Numerous other states have considered or are considering similar legislation. Some states that previously imposed or considered $100 monthly caps have since switched to (or considered) caps in the range of $25 to $35 per month. The idea of capping insulin costs at affordable levels is steadily gaining traction with state lawmakers.

States may also opt to take other innovative approaches to insulin affordability. For example, although California lawmakers have not yet reached an agreement for an affordable monthly insulin co-pay cap, Gov. Gavin Newsom announced in July 2022 that the state would start to manufacture its own insulin.

Will the Federal Government Cap Out-of-Pocket Costs for Insulin?

Although state-level rules to cap out-of-pocket insulin cost-sharing are helpful for some people, they don’t help people with self-insured group plans (which is the majority of people with employer-sponsored health coverage), nor do they help people with Medicare. That’s because self-insured plans and Medicare are regulated at the federal level rather than the state level.

In the spring of 2022, the U.S. House of Representatives passed H.R. 6833, the Affordable Insulin Now Act. But the legislation had not advanced in the Senate by July 2022.

The Affordable Insulin Now Act would cap out-of-pocket insulin costs at $35 per month. It would apply nationwide, protecting people in the 30 states that haven’t yet passed legislation on this issue. It would apply to individual and group plans, including self-insured group plans. It would also apply to all Medicare Part D plans, including Medicare Advantage plans with integrated Part D benefits.

Although the Affordable Insulin Now Act had not yet been enacted as of mid-2022, there was a similar pattern in addressing surprise balance billing. Surprise balance billing is when you are charged for receiving care from an out-of-network health provider, even though the hospital or healthcare provider’s office you visited is in-network.

Patient advocates pushed for protections on surprise balance billing for years. Numerous states created their own laws, albeit without the ability to regulate self-insured plans. After several failed attempts, the federal government enacted the No Surprises Act, which protects Americans from most cases of surprise balance billing as of 2022.

Collected data entries:
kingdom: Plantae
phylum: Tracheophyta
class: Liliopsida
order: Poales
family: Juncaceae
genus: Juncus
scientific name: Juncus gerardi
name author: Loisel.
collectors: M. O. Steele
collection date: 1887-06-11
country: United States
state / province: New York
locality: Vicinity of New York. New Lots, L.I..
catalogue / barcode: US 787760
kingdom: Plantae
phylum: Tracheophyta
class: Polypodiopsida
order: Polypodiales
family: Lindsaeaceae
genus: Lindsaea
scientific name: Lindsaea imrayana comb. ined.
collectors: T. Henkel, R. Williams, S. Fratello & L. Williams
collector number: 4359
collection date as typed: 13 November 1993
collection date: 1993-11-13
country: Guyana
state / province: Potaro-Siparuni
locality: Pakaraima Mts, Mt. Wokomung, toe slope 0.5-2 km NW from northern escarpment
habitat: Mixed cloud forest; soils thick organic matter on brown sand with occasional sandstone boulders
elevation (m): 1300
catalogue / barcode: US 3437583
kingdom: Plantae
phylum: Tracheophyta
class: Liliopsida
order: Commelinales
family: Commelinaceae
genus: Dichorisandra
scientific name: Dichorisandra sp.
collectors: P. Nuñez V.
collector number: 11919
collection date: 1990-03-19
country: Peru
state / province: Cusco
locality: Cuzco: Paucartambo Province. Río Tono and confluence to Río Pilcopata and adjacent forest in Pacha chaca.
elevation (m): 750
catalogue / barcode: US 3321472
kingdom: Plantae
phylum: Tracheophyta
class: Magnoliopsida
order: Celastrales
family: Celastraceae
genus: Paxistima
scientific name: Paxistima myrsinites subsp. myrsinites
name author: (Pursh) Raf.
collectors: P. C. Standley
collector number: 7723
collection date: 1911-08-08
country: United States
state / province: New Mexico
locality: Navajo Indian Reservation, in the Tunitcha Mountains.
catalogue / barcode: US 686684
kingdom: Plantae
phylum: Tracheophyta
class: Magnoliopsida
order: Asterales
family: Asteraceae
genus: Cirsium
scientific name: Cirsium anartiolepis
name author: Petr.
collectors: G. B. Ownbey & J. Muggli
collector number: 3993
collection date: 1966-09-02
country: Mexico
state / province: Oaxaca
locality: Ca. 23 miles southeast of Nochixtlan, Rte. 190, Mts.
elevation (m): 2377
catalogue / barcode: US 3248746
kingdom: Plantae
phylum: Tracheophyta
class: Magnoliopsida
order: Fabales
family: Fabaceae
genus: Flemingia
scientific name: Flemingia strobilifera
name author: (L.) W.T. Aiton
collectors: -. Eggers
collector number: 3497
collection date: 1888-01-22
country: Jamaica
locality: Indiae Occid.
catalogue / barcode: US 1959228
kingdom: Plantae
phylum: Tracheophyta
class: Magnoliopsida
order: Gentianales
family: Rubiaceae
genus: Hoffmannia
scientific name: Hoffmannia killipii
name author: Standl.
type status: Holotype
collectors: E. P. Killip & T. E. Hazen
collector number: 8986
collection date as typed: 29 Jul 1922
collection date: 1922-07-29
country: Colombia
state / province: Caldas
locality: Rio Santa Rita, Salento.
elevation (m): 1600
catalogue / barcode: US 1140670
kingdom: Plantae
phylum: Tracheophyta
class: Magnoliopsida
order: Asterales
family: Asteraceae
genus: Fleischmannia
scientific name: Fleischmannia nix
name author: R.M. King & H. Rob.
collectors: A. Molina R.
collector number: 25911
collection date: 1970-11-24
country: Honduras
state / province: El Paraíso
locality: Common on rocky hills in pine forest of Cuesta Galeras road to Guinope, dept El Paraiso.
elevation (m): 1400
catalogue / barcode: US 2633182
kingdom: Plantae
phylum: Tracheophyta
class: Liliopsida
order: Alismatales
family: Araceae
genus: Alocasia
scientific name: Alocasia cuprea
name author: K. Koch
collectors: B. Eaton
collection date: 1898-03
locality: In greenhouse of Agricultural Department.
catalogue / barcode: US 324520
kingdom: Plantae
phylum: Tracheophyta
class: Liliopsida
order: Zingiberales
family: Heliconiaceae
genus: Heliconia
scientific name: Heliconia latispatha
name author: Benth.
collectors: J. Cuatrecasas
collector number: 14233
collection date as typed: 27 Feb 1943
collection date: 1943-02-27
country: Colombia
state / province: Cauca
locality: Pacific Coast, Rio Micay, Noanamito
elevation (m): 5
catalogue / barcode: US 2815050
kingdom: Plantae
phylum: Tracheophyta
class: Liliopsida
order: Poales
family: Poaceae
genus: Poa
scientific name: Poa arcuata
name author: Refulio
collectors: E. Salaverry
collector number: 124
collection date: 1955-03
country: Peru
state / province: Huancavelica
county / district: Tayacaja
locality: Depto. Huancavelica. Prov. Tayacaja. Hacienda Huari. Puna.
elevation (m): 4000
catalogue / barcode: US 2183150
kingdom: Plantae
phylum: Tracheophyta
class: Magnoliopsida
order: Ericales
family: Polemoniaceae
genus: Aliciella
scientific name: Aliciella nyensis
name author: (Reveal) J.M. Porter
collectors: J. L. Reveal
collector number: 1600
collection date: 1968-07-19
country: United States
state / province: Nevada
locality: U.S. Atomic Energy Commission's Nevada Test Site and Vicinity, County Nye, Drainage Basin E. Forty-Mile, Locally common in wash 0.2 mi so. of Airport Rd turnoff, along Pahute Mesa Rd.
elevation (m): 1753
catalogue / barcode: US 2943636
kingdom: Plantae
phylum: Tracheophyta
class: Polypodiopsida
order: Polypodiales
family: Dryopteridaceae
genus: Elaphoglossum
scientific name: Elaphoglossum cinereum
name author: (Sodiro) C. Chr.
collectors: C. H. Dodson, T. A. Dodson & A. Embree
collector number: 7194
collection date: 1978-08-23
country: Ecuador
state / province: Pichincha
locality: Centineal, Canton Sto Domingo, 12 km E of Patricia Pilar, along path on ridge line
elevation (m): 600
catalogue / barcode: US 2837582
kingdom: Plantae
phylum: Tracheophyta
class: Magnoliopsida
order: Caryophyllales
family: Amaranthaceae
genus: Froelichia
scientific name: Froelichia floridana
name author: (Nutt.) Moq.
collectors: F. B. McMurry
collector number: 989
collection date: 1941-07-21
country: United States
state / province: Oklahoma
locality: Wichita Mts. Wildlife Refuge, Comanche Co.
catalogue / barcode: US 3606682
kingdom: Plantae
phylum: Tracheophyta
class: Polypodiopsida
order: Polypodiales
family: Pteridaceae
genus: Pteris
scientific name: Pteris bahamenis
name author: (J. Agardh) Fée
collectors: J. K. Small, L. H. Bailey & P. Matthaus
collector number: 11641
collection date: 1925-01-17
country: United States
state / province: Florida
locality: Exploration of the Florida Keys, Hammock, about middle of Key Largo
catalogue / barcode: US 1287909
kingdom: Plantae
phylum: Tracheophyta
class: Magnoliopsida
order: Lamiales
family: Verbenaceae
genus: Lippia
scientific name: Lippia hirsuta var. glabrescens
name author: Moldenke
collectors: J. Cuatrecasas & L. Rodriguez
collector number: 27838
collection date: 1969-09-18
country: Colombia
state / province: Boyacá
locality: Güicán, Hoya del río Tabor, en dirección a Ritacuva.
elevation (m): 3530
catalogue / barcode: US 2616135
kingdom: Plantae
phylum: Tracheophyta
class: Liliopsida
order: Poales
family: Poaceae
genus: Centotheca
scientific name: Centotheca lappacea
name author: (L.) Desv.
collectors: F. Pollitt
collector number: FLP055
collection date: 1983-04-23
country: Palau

Problems to work on
#1 According to the passage on insulin costs, what did Gov. Gavin Newsom announce in July 2022?
#2 Repeat the passage on insulin costs from "In the spring" up to and including "by July 2022.".
#3 Turn the paragraph of the passage on insulin costs that begins "The Affordable Insulin Now Act would cap" into a short bulleted list that keeps its main facts.

Answers in order
#1 He announced that California would start to manufacture its own insulin.

#2
In the spring of 2022, the U.S. House of Representatives passed H.R. 6833, the Affordable Insulin Now Act. But the legislation had not advanced in the Senate by July 2022.

#3
- Would cap out-of-pocket insulin costs at $35 per month
- Would apply nationwide, protecting people in the 30 states without such legislation
- Would cover individual and group plans, including self-insured group plans
- Would cover all Medicare Part D plans, including Medicare Advantage plans with integrated Part D benefits